Some of the pages with a lot of link equity are category pages which have a sitewide link but the most valuable data comes from looking at the links pointing to the blog posts with the most spider activity, that’s where the data gets valuable.

BY Patrick Altoft AT 5:22pm ON Thursday, 8 November 2007

Patrick Altoft is Director of Search at Branded3 and has worked in the SEO industry for over 10 years. With experience across some of the worlds largest brands as well as startup businesses Patrick is well known in the industry and speaks regularly at the major SEO conferences and events.

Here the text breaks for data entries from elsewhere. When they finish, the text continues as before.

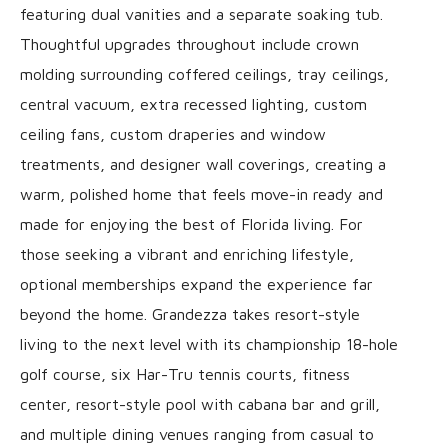
featuring dual vanities and a separate soaking tub.
Thoughtful upgrades throughout include crown
molding surrounding coffered ceilings, tray ceilings,
central vacuum, extra recessed lighting, custom
ceiling fans, custom draperies and window
treatments, and designer wall coverings, creating a
warm, polished home that feels move-in ready and
made for enjoying the best of Florida living. For
those seeking a vibrant and enriching lifestyle,
optional memberships expand the experience far
beyond the home. Grandezza takes resort-style
living to the next level with its championship 18-hole
golf course, six Har-Tru tennis courts, fitness
center, resort-style pool with cabana bar and grill,
and multiple dining venues ranging from casual to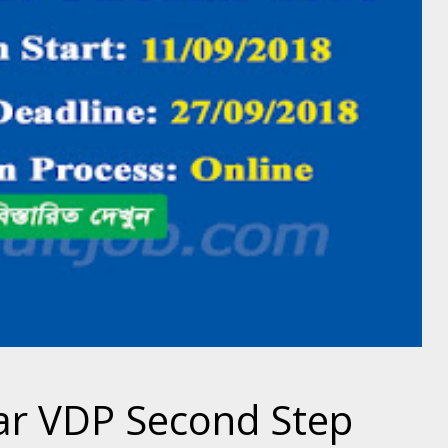
ar VDP Second Step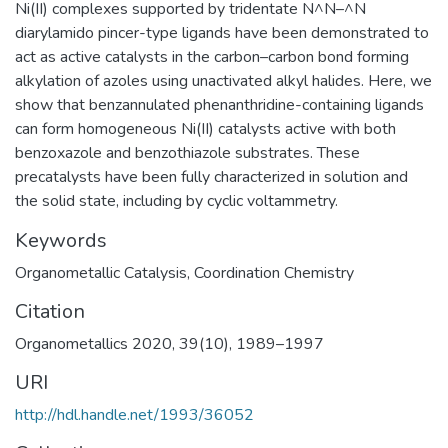
Ni(II) complexes supported by tridentate N^N–^N
diarylamido pincer-type ligands have been demonstrated to
act as active catalysts in the carbon–carbon bond forming
alkylation of azoles using unactivated alkyl halides. Here, we
show that benzannulated phenanthridine-containing ligands
can form homogeneous Ni(II) catalysts active with both
benzoxazole and benzothiazole substrates. These
precatalysts have been fully characterized in solution and
the solid state, including by cyclic voltammetry.
Keywords
Organometallic Catalysis
,
Coordination Chemistry
Citation
Organometallics 2020, 39(10), 1989–1997
URI
http://hdl.handle.net/1993/36052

Follow Patrick on Twitter or Google+

Comments

  • http://eugenef.com Nature Wallpaper

    PR ranking fell dramatically last couple days, what happened!

  • http://xuru.com Jeremy Luebke

    Now releasing that tools would get ou a few links. ;)

  • http://myafricansafaris.com Natasha

    I think its time you released this tool so we can all benifit from it Big Grin

  • http://joetech.com JoeTech.com

    I agree with Natasha. I’d love to use this tool.

  • http://sobreperros.com perros

    What a funny acronym… Definitely one that is not easily forgotten. I’d love to use it.

  • http://blog.gems4friends.com Greg

    Hey dude, that’s some nice info. We can get a copy of this tool how?

  • http://whiterosepolo.co.uk Polo in yorkshire

    Please can i have a copy of the tool for crawling my site. Seems really handy for SEO

  • http://www.diydiscussions.com DIY Forum

    I like the idea, but the name is too funny to take seriously. Initially, before reading about it. Thank you, since I am both interested in spiders visiting my forum, and identifying where they are visiting.

    thx,

  • http://www.olwin.cn rudy

    baidu ?

  • Pingback: The Blogger Tips

  • http://www.corenetworkz.com Siju George

    You are right. Frequent Google crawling make our content look fresh and top position in Google Search Results. If we update our content regularly, it will attract more crawling even if we don’t have high backlink volume.